Saturday, May 31, 2008

Night On Earth


Uh, I don't get it. My friend tells me he has this movie with him that his pal recommended he watch. Said it's a great movie about taxi drivers and twelve minutes. That was all he knew about the film. Basically the film takes place in 5 different cities around the world, each city has a short film dedicated to it and/or the taxi ride we witness taking place in said city.

We turn this thing on - ragging the hell out of Winona Rider because she's a horrible actress. It was painful to watch her on screen "acting" she looked like she was acting. Unacceptable. I thought Gena Rowlands sharing the scenes with her would save my sanity, but even she was intolerable. I decided her performance was an attempt to evoke Katerine Hepburn or Lauren Bacall. It was awkward. We'll always have "The Notebook", Gena.
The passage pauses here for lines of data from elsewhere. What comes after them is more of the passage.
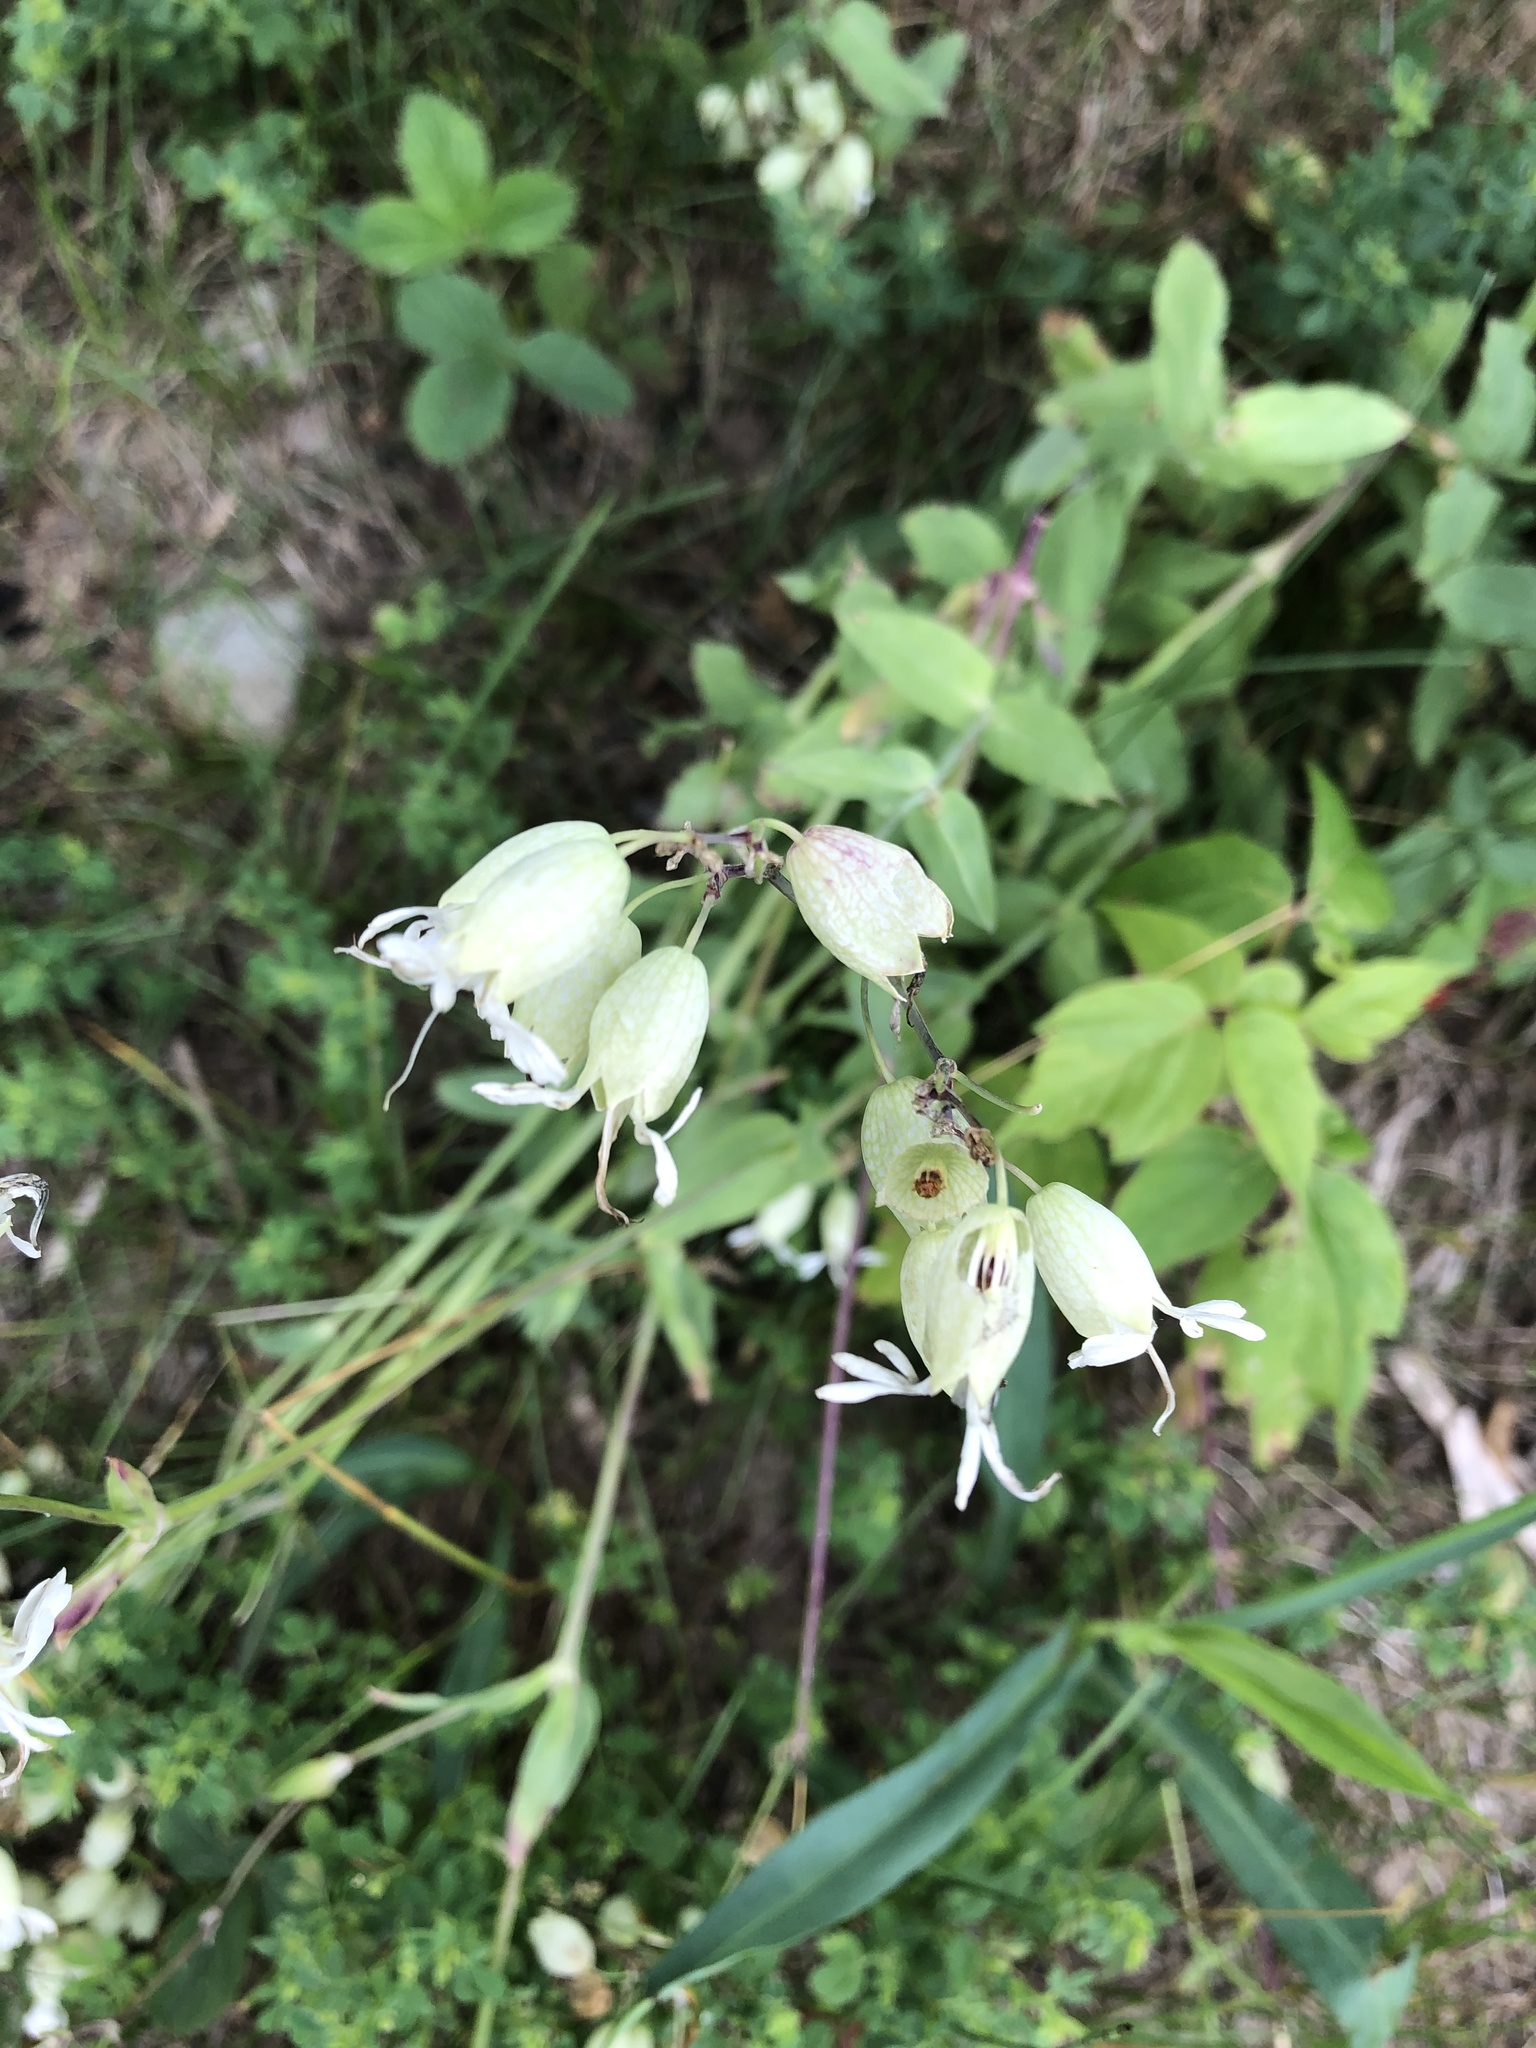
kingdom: Plantae
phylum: Tracheophyta
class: Magnoliopsida
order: Caryophyllales
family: Caryophyllaceae
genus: Silene
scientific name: Silene vulgaris
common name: Bladder campion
That piece was set in..Los Angeles. The other cities were Paris, Helsinki, New York, and one other city..who cares. The only reason I continued watching was to see Helsinki on film since I was there recently, and then there was a German character in the New York piece, and I always like hearing German in movies - the German character by the way was supposed to have been a circus clown in East Germany, to prove this he pulls out two little plastic flutes and plays them simultaneously with both hands. What the hell? Am I supposed to think that's what I would see in an East German circus? An old man playing two little flutes? What does that say? What does that prove?

I read the boards at IMDB (love that place) some hated the movie, others rave it's the best thing they'd ever seen..such intricacy, subtleness, the span of the human condition, how people communicate. Right. What I did like about this movie was how it showcased the streets of each city, sort of the way you would experience a city if you were riding in a cab there in the middle of the night. So, yeah, I guess maybe that was the point of the film - in some ways - so, kudos to the direction of the driving.
To each their own. I'd take Jarmusch's "Coffee and Cigarettes" over this movie any day.